Jessica Winegar
Jessica Winegar is a sociocultural anthropologist who specializes in cultural politics. Her body of work focuses on how people invest particular social arenas—such as art worlds, education, and political protest—with liberating potential, while at the same time re/producing hierarchies of gender, class, race/ethnicity, and generation. She is an anthropologist of the Middle East by training; her research and teaching draw on a range of disciplines and extend to how US institutions deal with the MENA region.
Winegar’s current book project, Counter-Revolutionary Aesthetics: How Egypt’s Uprising Faltered, examines how aesthetic forms, judgments, and practices play a central role in both delegitimizing revolutionary actions and in producing everyday right-wing attachments. It is based on ethnographic research carried out in Egypt before and after the 2011 uprising. This research and writing are supported by Fulbright, the American Council of Learned Societies, the Howard Foundation, and the Institute for Advanced Study in Princeton.
Her first book Creative Reckonings: The Politics of Art and Culture in Contemporary Egypt (Stanford University Press, 2006) examined the intense debates over cultural authenticity and artistic value that accompanied market liberalization in Egypt in the 1990s and early 2000s. It developed the concept of reckoning to analyze how art became a primary site for dealing with the legacies of colonialism, socialism, and modernism in a context of competing state and private market interests in culture. The book was awarded the Albert Hourani Book Award for best book in Middle East Studies and the Arnold Rubin Outstanding Book Award in African studies.

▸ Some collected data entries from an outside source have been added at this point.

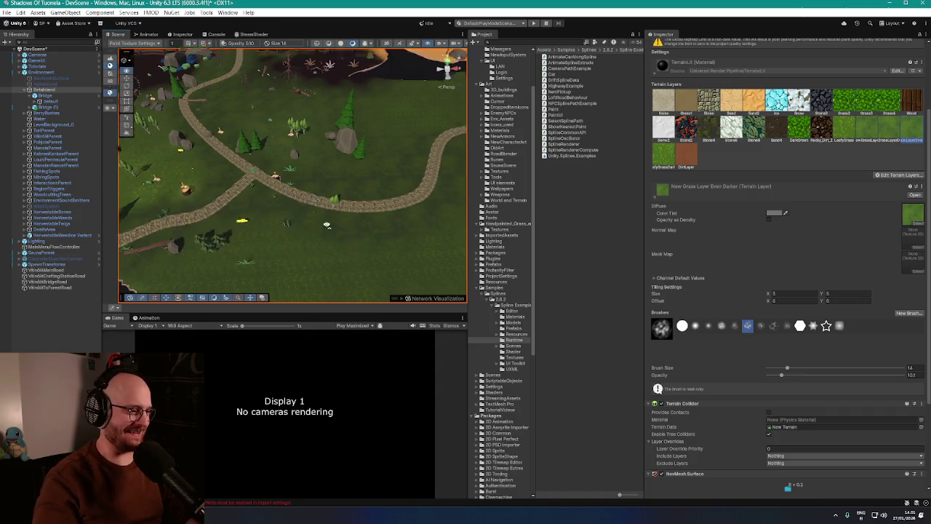
scroll(280, 243, down, 3)
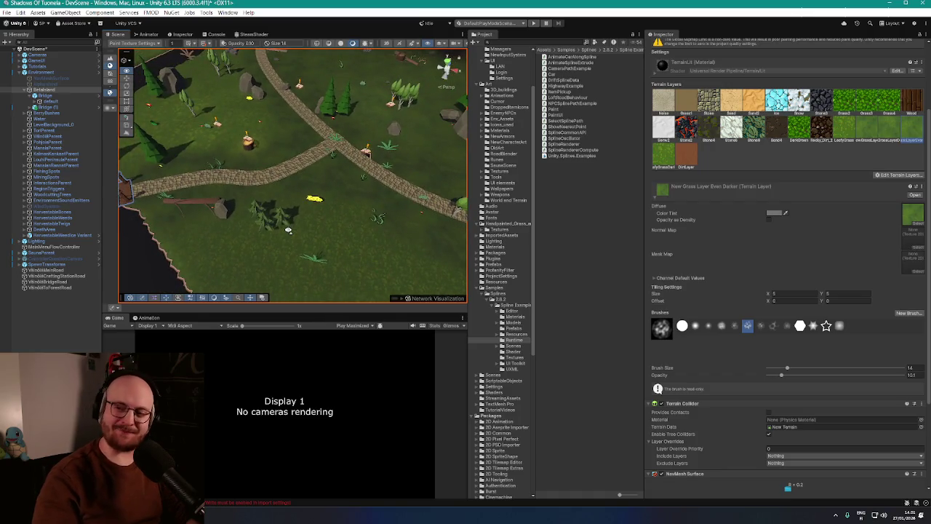
scroll(288, 230, down, 5)
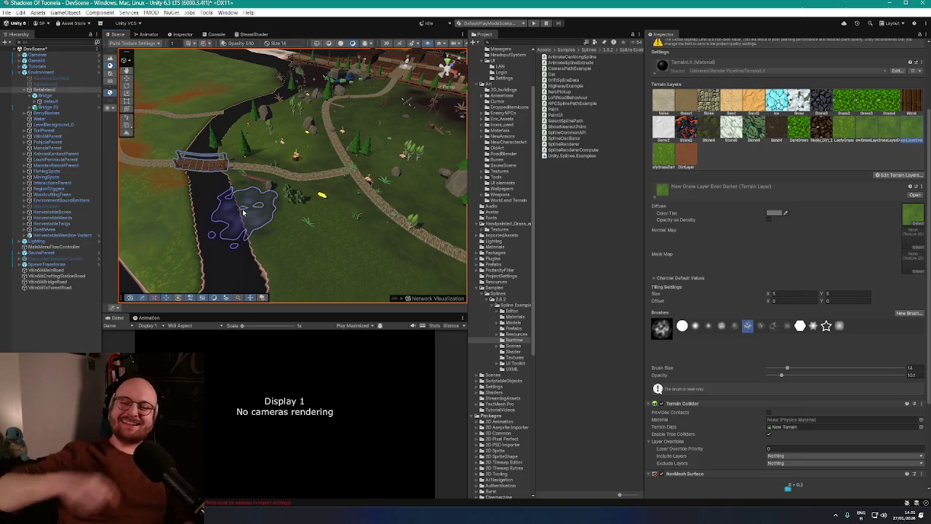
mouse_move(339, 198)
mouse_down()
mouse_move(466, 152)
mouse_move(240, 175)
mouse_up()
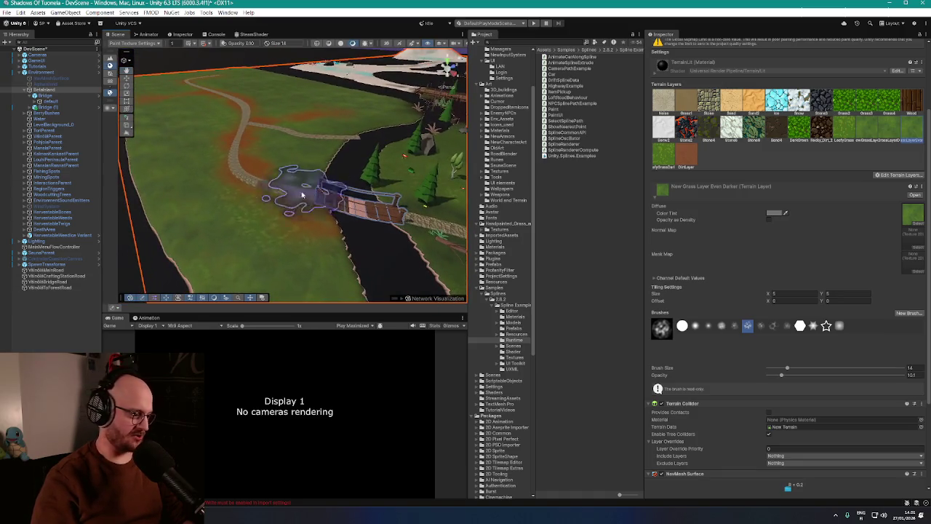
Search Google for 'dutch swear words' in a new Firefox tab
key(alt+Tab)
key(ctrl+t)
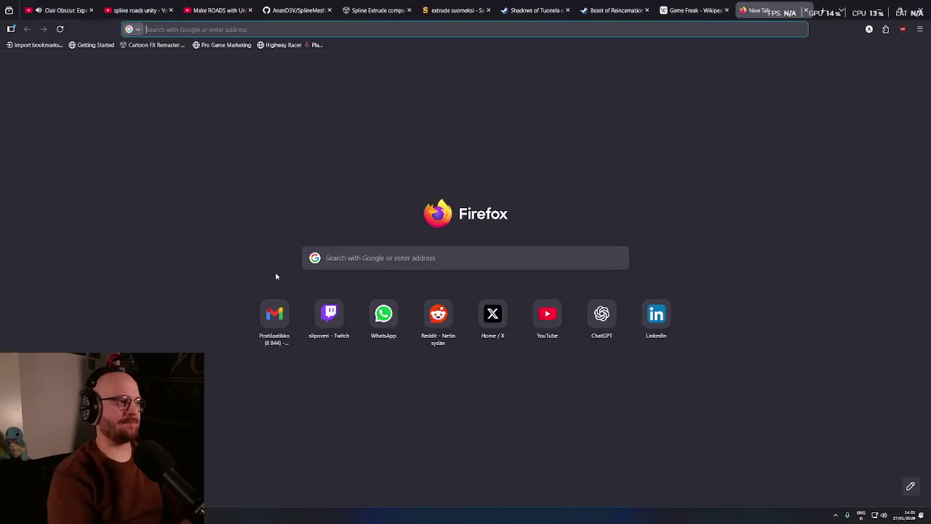
text(dutch swear words)
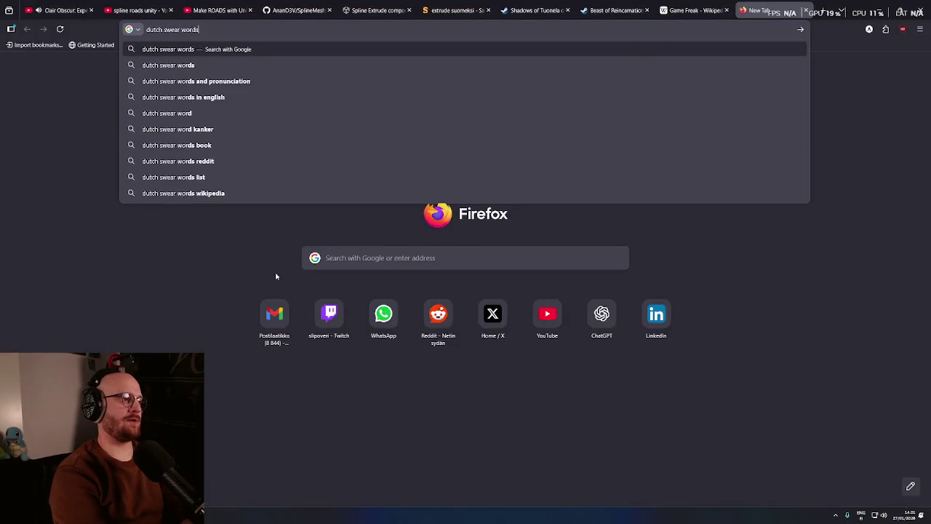
key(Return)
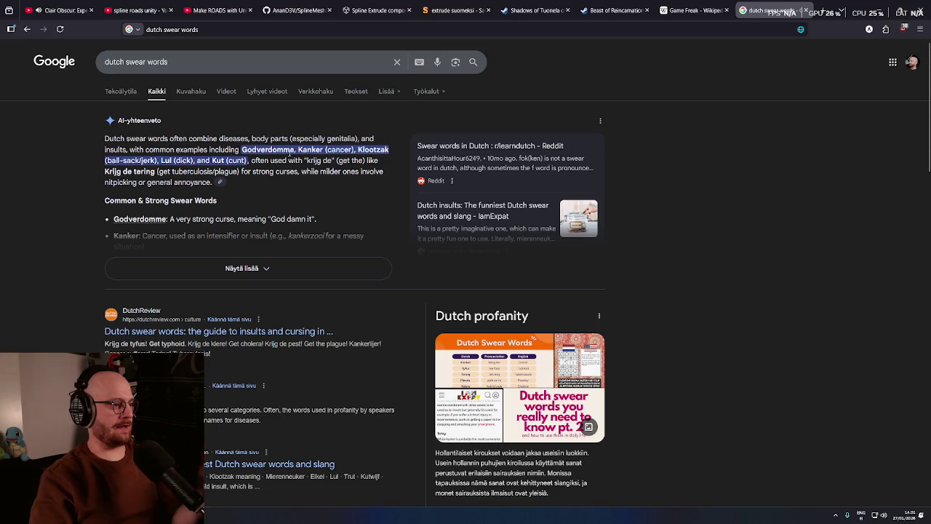
Highlight words in the AI overview, then minimise Firefox to return to Unity
drag(324, 149, 389, 151)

Winegar's second book, co-authored with Lara Deeb, is Anthropology’s Politics: Disciplining the Middle East (Stanford University Press, Fall 2015). The book uses Middle East anthropology as a lens through which to examine how national and global political-economic forces have enabled and constrained academic work from World War II through the War on Terror. Based on ethnography and archival research, the book highlights the generational, racialized, and gendered aspects of academic politics as they intersect with the increasing militarization and corporatization of knowledge.
Winegar has also published numerous scholarly and popular articles on the 2011 uprising in Egypt, Middle Eastern visual arts and artists, U.S. media coverage of the Middle East, and on U.S. academia. Her articles have appeared in edited volumes and in publications such as American Ethnologist, Cultural Anthropology, Anthropological Quarterly, Journal of the Royal Anthropological Institute, Annual Review of Anthropology, October, Comparative Studies of South Asia, Africa and the Middle East, Review of Middle East Studies, Meridians, Middle East Culture and Communication, Middle East Report, Contemporary Practices, Critical Interventions and online at Jadaliyya, Ibraaz, and ArteEast.
As a Public Voices Fellow of the Op-Ed Project, she published commentary on Muslims in the US, the Middle East uprisings, anthropology, and women in academia in The Hill, TruthOut, Chronicle of Higher Education, Huffington Post, and Scientific American among other publications.
Winegar has received grants and fellowships from the National Endowment for the Humanities, American Council of Learned Societies, Social Science Research Council, Fulbright, the Howard Foundation, the Mellon Foundation, and the Institute for Advanced Study in Princeton. She has enjoyed postdoctoral fellowships at the University of California at Berkeley, Cornell University, and the School for Advanced Research.
At Northwestern, she is a core member of the Program in Middle East and North African Studies. This program has an undergraduate major and minor, as well as a Graduate Cluster and Certificate Program.